EXCERPTED TEXT:

*** Block opens ***

Four years ago, when playwright Tony Kushner began writing a play set in Kabul, the ravaged capital of Afghanistan, no one could have anticipated the way the fates of the United States and that desperate, war-torn country would intersect.
Now, days before Kushner's new "Homebody/Kabul" officially opens at the off-Broadway New York Theatre Workshop, the play already has attracted controversy. Last week, the National Endowment for the Arts delayed a decision on funding a later production of the play at the Berkeley Repertory Theatre in Berkeley, Calif.
Since then, New York Theatre Workshop has been inundated by journalists from around the world who are intent on finding out what Kushner, one of America's most outspoken contemporary playwrights, has to say about the place his country has been bombing for the past two months. The production, which has already been extended to Feb. 10, is virtually sold out.
But the creative team behind the New York Theatre Workshop production insists that there's nothing offensive or inflammatory about "Homebody/Kabul." "I don't think the play's at all controversial," says director Declan Donnellan. "Considering its subject matter, it is remarkably uncontroversial. Everyone wants it to be, but it isn't particularly politically controversial in any way."
Kushner originally conceived the work, which is set in London and Kabul in 1998, as a one-woman show. The opening act is a monologue in which a lonely middle-aged British woman -- the homebody -- reading from an outdated guidebook contemplates the tragic history of Afghanistan. Her Afghan reverie is interspersed with references to her distant husband, her disconnected daughter and her own quest for Afghan hats, which she has bought in a tiny London shop run by a disfigured refugee. The remainder of the play depicts her husband and daughter as they visit Kabul in search of her body. Officials tell them she was beaten and literally torn apart by a mob for violating the Taliban laws. But, perhaps, she has merely abandoned her previous life, converted to Islam and disappeared.
"It's a very questioning play, a very searching play," says Kushner, who marvels at the "outrageous synchronicity" of the work's premiere and the U.S. military involvement in Afghanistan. "It was not really written to be a polemic during wartime. It really wasn't written to be heard in such a superheated atmosphere."
In the version of "Homebody/Kabul" currently in previews, various characters make reference to Osama bin Laden, a 1997 massacre of an estimated 2,000 Taliban soldiers by the army of an Uzbek warlord and the number of casualties of a 1998 U.S. bombing of a bin Laden training camp in Afghanistan.
In what may be the play's most stunning moment, an embittered Afghan woman rails against the world's indifference to the Taliban's reign of terror. "Where is America? You love the Taliban so much, bring them to New York," she rages. "Don't worry, they're coming to New York."
According to Donnellan, some members of the cast were concerned that the line might offend audiences here. "There was discussion about it," he says. "But, of course, the Taliban didn't come to New York. As far as I understand, it was al Qaeda, which is very different. That line is not that accurate. It's not some kind of funny Nostradamus thing."
Later, an Afghan character speaking to a British visitor asks, "What has the West ever brought us but misery?" He then adds, "Some of us would like to bring our misery to you."

*** Block closes ***

[Source records]
*** Block opens ***

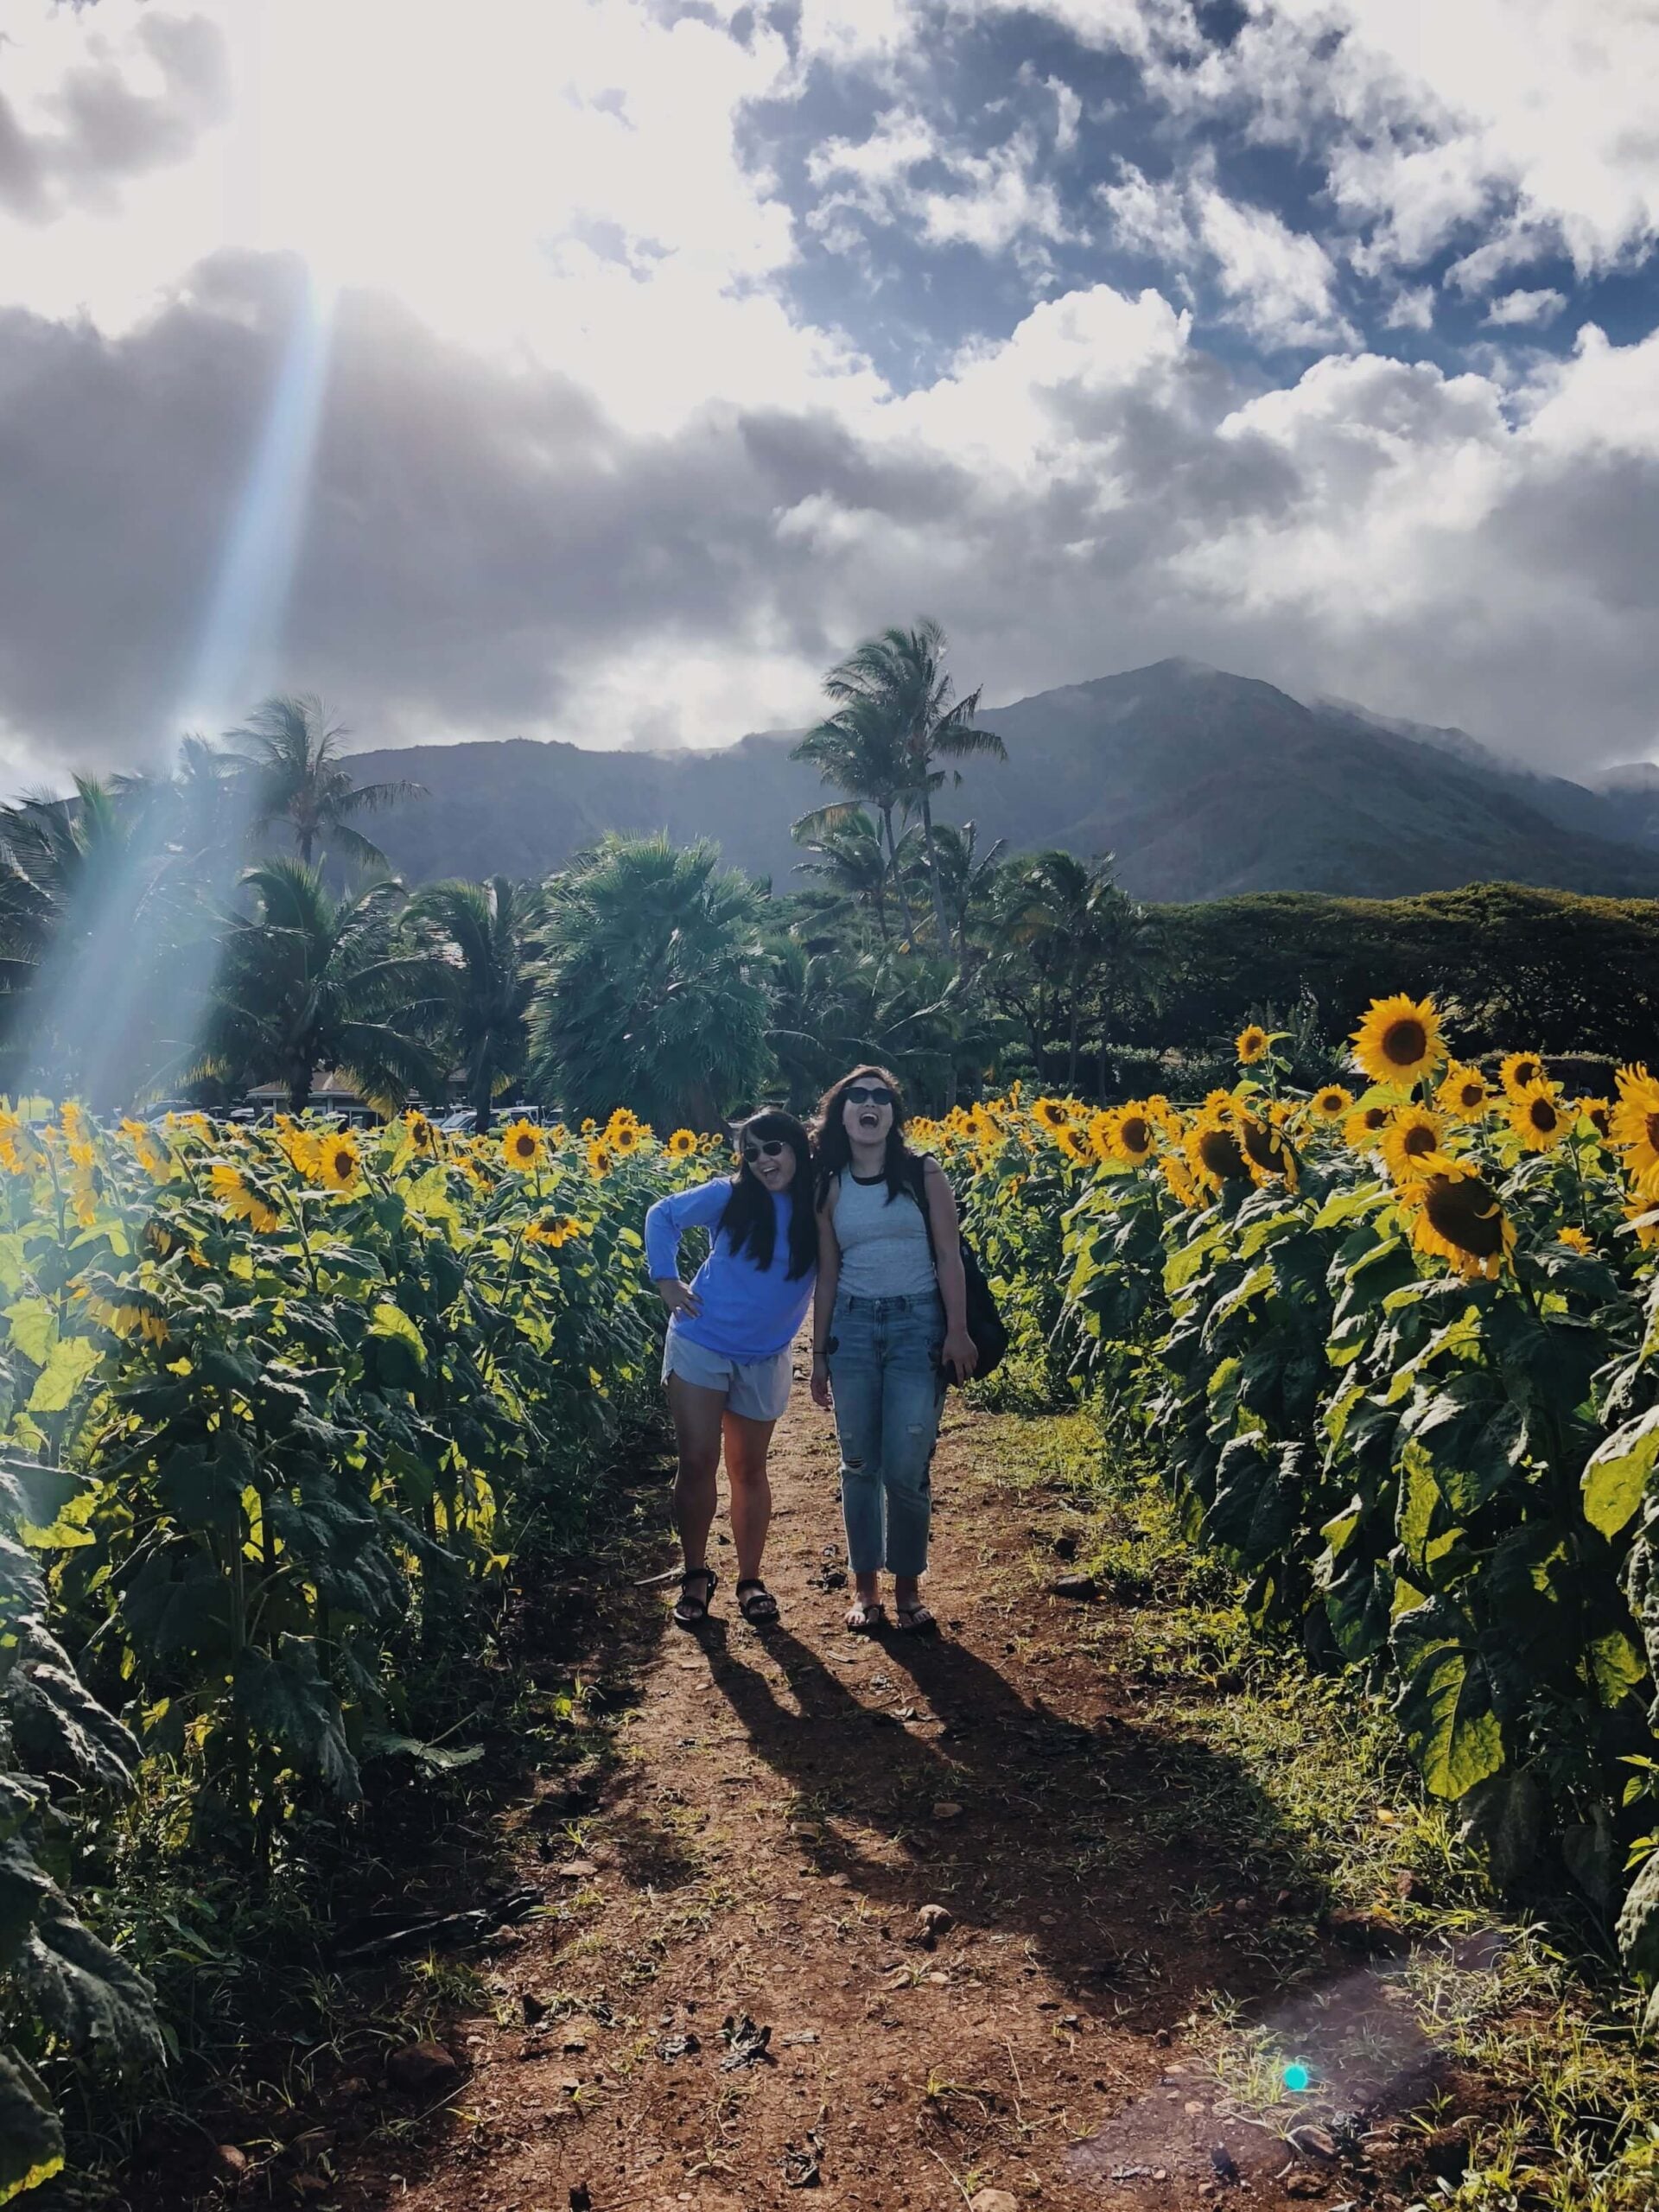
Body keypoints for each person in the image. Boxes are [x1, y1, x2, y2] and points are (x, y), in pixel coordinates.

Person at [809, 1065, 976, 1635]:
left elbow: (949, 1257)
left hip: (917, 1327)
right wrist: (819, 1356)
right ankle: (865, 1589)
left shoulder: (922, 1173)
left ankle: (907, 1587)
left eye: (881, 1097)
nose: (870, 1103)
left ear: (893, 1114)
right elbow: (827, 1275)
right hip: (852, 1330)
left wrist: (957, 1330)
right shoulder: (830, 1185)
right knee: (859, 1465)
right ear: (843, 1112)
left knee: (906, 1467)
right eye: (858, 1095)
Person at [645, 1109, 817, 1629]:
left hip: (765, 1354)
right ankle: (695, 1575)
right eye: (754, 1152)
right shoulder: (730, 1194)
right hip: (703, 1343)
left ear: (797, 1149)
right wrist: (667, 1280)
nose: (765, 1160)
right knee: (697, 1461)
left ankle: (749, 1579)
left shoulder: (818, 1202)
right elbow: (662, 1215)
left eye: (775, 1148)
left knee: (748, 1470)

*** Block closes ***
*** Block opens ***

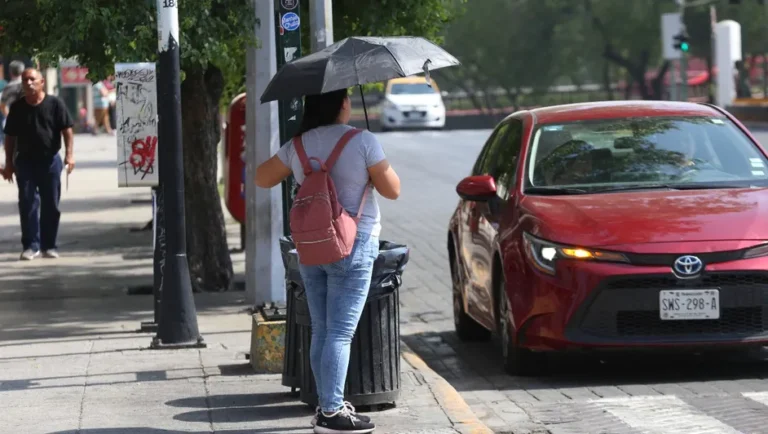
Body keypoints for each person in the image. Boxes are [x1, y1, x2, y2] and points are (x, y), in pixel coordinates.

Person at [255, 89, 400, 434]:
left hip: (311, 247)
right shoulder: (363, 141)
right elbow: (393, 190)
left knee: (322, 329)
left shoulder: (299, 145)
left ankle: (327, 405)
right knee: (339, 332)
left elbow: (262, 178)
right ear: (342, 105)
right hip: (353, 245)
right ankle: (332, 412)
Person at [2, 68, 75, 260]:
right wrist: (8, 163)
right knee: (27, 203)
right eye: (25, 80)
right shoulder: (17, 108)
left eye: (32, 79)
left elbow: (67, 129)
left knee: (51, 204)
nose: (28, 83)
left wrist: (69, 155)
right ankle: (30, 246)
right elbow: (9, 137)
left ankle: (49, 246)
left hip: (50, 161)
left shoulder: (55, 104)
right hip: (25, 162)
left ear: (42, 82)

*** Block closes ***

QUESTIONS TO ANSWER:
- 1) Answer these questions about the Homebody/Kabul article, one per line:
(a) Which theater's later production was the National Endowment for the Arts delaying a funding decision on?
(b) In what year is the play set?
(c) To what date has the New York Theatre Workshop production already been extended?
- 2) Write the next part of the Homebody/Kabul article, picking up after its final sentence.

SOLVED TASKS:
- 1)
(a) The Berkeley Repertory Theatre in Berkeley, Calif.
(b) 1998
(c) Feb. 10

- 2)
The play was written long before Sept. 11, and Kushner says that none of it has been changed in light of the tragic events of that day.
"Some people think art shouldn't talk about things that are dangerous and of the moment," says the playwright. "Obviously I disagree with that, but I don't think anyone should make foreign policy because they've seen 'Homebody/Kabul.' "
Donnellan says it's important to remember that "Homebody/Kabul" is a historical play. "It's set in 1998," notes the Irish-born director. "It seems to be prescient, and I suppose in some respects it is. But I think we've been keeping ourselves in a fool's paradise in the West, in terms of the incredibly ill feeling that's felt toward us in large parts of the world. I think it's always very good to be aware of those feelings."
"Homebody/Kabul" was developed at the New York Theatre Workshop, a relatively small (fewer than 200 seats) East Village space where Jonathan Larson's hit musical "Rent" was developed.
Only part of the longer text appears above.